U.S. stocks ended Friday trading in the red as Wall Street concluded a week characterized by a shift from this year’s megacap winners to smaller names. The S&P 500 fell by 0.71%, closing at 5,505.00. The Nasdaq Composite dropped 0.81%, ending at 17,726.94. The Dow Jones Industrial Average decreased by 377.49 points, or 0.93%, to 40,287.53. Friday’s declines were widespread, with the Russell 2000 also down by 0.63%. Despite this, the focus on stocks expected to benefit more from potential Federal Reserve interest rate cuts, such as small caps, remained prominent throughout the week. The S&P 500 and Nasdaq experienced their largest weekly losses since April, falling by 1.97% and 3.65%, respectively. The tech-heavy Nasdaq also ended a six-week winning streak. On the other hand, the Dow gained 0.72%, and the small-cap index Russell 2000 rose by 1.68%.

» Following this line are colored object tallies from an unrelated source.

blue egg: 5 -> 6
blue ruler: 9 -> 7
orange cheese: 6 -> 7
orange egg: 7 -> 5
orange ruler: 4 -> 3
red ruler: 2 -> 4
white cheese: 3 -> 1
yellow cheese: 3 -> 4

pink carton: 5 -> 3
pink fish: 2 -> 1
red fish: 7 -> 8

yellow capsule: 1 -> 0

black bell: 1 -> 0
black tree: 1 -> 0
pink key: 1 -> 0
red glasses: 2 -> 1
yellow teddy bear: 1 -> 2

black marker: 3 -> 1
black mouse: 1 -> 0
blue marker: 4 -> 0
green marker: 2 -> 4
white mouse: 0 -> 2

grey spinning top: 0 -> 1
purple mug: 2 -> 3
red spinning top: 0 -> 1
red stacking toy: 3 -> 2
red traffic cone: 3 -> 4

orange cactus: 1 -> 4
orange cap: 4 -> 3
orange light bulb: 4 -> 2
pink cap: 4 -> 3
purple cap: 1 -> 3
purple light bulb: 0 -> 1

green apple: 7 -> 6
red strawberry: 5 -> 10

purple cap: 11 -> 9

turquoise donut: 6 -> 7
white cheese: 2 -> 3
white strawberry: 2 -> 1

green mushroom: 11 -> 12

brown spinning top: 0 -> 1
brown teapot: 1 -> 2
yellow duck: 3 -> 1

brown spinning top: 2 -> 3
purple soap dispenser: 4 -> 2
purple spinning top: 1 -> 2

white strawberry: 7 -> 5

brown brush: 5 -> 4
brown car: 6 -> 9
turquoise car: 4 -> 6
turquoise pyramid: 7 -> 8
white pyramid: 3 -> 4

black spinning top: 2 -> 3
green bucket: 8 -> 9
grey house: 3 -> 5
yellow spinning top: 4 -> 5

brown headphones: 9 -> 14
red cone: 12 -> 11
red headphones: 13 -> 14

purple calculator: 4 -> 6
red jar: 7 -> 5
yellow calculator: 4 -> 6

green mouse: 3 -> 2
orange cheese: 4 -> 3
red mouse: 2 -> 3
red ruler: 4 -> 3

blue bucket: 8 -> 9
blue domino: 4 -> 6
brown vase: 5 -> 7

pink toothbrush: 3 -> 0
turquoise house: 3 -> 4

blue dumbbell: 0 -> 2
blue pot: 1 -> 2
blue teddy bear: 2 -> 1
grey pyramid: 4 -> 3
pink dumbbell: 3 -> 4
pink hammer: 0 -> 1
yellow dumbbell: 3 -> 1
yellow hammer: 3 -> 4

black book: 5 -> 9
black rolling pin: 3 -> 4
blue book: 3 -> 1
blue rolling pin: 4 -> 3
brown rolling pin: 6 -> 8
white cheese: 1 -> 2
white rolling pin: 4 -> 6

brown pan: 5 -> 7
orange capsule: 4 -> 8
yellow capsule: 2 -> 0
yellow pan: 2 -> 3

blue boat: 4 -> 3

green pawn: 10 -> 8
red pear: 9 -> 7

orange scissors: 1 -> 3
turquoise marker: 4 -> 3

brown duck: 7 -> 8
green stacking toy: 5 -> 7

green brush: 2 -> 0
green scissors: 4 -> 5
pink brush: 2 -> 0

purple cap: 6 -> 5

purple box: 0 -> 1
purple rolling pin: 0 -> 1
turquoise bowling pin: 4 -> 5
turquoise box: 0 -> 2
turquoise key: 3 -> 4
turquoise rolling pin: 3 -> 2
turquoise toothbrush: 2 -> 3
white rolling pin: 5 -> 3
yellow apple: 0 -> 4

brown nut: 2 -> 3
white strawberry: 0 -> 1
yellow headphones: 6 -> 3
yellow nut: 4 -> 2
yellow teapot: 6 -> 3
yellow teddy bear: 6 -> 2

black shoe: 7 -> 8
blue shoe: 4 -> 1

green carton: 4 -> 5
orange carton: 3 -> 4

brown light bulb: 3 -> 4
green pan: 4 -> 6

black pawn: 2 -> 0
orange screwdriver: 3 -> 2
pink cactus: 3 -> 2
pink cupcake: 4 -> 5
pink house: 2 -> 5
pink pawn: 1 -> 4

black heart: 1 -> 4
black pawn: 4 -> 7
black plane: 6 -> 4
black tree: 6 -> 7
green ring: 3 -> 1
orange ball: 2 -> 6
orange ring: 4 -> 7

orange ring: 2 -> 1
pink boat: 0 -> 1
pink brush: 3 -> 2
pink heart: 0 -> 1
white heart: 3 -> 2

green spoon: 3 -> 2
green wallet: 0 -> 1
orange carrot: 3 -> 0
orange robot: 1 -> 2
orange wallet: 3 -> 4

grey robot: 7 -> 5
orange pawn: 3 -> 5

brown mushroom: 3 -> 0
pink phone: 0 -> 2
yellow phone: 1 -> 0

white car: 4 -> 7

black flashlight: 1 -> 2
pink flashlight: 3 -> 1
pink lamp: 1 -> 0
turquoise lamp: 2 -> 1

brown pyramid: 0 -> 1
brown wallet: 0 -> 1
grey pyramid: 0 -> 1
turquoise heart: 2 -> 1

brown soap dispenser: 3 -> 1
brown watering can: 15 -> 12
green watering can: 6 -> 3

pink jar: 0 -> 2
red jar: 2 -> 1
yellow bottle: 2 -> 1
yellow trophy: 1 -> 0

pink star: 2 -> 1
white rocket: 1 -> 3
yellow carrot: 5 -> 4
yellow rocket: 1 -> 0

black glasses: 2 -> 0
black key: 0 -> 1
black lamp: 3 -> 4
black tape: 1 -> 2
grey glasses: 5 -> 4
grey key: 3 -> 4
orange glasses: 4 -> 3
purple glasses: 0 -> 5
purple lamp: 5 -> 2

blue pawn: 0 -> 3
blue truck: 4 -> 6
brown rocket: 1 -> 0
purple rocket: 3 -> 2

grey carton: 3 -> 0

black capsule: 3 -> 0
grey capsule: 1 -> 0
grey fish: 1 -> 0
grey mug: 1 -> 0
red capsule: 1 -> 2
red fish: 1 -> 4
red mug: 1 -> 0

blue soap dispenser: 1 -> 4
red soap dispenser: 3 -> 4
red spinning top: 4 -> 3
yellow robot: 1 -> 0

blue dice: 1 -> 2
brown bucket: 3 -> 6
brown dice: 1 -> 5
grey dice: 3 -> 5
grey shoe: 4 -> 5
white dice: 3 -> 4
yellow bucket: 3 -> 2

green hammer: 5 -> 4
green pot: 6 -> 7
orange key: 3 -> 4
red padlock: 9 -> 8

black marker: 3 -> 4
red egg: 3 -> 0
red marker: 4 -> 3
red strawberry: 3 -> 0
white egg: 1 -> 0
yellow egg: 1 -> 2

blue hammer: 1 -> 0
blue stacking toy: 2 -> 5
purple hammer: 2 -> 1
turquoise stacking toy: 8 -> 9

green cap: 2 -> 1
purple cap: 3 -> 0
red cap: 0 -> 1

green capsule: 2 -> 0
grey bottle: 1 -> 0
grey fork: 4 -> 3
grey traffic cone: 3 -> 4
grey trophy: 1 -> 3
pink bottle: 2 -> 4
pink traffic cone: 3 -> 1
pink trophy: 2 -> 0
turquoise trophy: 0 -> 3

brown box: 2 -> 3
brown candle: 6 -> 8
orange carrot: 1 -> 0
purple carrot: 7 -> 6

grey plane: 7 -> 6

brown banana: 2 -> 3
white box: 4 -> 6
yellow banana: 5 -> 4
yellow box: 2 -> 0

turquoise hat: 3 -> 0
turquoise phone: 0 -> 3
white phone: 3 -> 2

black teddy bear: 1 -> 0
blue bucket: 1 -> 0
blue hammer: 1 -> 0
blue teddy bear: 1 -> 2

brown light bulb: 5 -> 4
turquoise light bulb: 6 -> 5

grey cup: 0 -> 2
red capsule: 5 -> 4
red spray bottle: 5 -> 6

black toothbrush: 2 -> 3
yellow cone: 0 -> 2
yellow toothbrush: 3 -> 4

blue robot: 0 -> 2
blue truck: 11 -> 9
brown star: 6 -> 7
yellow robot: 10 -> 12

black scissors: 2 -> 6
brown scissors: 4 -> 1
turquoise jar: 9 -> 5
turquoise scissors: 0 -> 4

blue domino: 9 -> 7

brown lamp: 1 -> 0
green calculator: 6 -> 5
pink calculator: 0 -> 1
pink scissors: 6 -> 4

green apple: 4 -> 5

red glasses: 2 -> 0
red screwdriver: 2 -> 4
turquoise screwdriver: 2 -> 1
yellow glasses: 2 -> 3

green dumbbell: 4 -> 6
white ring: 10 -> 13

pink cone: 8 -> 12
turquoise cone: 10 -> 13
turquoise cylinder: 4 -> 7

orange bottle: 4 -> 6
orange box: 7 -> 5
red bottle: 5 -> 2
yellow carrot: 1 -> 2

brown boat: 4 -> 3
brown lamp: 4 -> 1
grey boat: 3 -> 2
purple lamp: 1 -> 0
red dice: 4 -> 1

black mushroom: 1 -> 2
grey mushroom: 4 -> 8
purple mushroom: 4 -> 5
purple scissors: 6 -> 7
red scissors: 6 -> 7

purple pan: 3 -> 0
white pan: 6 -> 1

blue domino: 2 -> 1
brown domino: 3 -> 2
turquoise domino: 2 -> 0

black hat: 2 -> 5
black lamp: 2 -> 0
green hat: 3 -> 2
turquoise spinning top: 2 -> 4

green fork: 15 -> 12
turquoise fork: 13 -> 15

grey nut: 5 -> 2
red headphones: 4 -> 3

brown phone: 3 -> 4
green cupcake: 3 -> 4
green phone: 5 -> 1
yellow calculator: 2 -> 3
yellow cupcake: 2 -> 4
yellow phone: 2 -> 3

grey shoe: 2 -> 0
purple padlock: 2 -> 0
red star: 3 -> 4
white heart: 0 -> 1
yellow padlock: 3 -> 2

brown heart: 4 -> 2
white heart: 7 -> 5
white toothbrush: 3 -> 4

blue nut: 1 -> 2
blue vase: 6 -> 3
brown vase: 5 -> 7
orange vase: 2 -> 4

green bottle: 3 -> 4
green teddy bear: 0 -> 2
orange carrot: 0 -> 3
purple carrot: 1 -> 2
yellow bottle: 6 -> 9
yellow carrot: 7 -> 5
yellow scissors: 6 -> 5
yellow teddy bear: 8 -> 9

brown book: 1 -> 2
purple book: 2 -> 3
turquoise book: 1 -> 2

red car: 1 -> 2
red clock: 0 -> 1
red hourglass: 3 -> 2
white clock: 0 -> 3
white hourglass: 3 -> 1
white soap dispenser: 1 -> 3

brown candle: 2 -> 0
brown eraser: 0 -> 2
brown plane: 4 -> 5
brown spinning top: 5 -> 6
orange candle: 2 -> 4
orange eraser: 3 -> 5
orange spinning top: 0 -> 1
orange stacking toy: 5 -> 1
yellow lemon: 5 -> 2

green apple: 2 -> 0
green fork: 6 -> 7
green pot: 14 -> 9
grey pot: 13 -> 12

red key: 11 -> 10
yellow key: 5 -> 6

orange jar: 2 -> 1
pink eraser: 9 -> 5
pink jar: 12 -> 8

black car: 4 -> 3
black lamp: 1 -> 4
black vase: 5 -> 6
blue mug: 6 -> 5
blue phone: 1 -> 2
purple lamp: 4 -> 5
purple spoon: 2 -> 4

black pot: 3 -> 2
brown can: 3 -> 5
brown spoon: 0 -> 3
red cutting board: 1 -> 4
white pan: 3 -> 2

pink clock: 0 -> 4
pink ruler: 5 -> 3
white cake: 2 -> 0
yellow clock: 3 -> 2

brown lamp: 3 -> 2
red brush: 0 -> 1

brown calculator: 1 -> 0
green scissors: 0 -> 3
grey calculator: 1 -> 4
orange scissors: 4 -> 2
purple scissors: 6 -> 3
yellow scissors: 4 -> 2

The upcoming week promises to be eventful, with several key economic indicators set to be released. The main focus will likely be on the preliminary gross domestic product (GDP) data for the second quarter, scheduled for Thursday, with many economists expecting an uptick. Furthermore, the Personal Consumption Expenditures (PCE) data, one of the Fed’s preferred inflation gauges, will be released on Friday. “We expect a modest acceleration from the 1.5% growth pace in 1Q to 2.0% last quarter,” JPMorgan economists said in a note. “Friday’s June core PCE inflation report is expected to show a 0.2%m/m increase in prices last month, leaving the year-ago increase unchanged at 2.6%,” they added.

Apart from this, investors will closely monitor the presidential election, especially following Joe Biden’s withdrawal from the race. His decision opens the possibility of an open convention, although the consensus is that U.S. Vice President Kamala Harris is the frontrunner for the nomination.

Alphabet and Tesla to report earnings this week
As earnings season begins, the tech-focused S&P 500 faces challenges not only from the rotation into small caps but also from potential selling pressure from trend followers. This week, several big S&P 500 companies are set to unveil their latest quarterly performance, and with the current high expectations, any misses could prompt trend followers to sell off their stretched long positions accumulated over the past two months, and weigh further on the benchmark index.

Tech giants including Alphabet Inc and Tesla Inc will both report on Tuesday, and will likely capture the majority of the spotlight. In addition, Visa, Chipotle, Coca-Cola, 3M, and chipmaker Texas Instruments will also report earnings in the coming days.

What analysts are saying about US stocks
JPMorgan: “Mag-7 EPS growth projections remain punchy, but are set to decelerate somewhat. SPX ex Mag-7 earnings are projected to be positive at +5% y/y, for the first time in 5 quarters. However, we note that the convergence in the earnings delivery was the expectation in each of the last 5 reporting seasons, but the end result was always a bigger positive surprise for Mag-7 than for the rest of the market. This could be the case in the current reporting season, yet again. Within Tech, we reiterate the call from last month to move away from hardware/semis, and into software, on lower yields, on geopolitical uncertainty and given strong past outperformance of Semis.

UBS: “Our base case that the S&P 500 ends the year around 5,900, modestly higher than the current 5,505, would hold in most political scenarios— barring a Democratic sweep of power that leads to higher corporate taxes, or a scenario in which former President Trump imposes trade tariffs that are as high as proposed in his campaign speeches. We consider either outcome unlikely at present. In addition, we believe the positive outlook for top US tech companies is likely to more than offset political uncertainty.”

Wells Fargo: “President Biden has withdrawn from the presidential election following the continued erosion of his support and has endorsed VP Harris as the nominee. Could see modest give-back of “Trump Trade” but path likely becomes data-dependent from there.”

Lynx Equity Strategies: “We think the sell-off from last week is likely to reverse somewhat this week. The SOX (vs. SPX outperformance) has cut below a reliable level. The fate of the sector will of course be decided by the earnings reports, the bulk of which arrive only next week.”

“Triggering FDPR is a major change in US trade policy towards nations allied with the US. We think it is unlikely the Biden administration makes major changes to trade policy through the remaining portion of its tenure. As such we think investor fears of draconian changes to US policy towards China exports by US and non-US based companies is likely to ebb. We would be buyers of semis/semicap names.”

Yardeni Research: “It’s all quite confusing since investors have been rotating out of Tech and the Magnificent-7 since July 11 when June’s lower-than-expect CPI convinced investors to load up on interest-rate sensitive stocks because the Fed is now widely expected to start lowering interest rates in September. We agree, but we also think that could be a one-and-done rate cut for 2024 because the economy remains resilient. For now, we believe that the stock market was overbought and is experiencing a minor selloff.”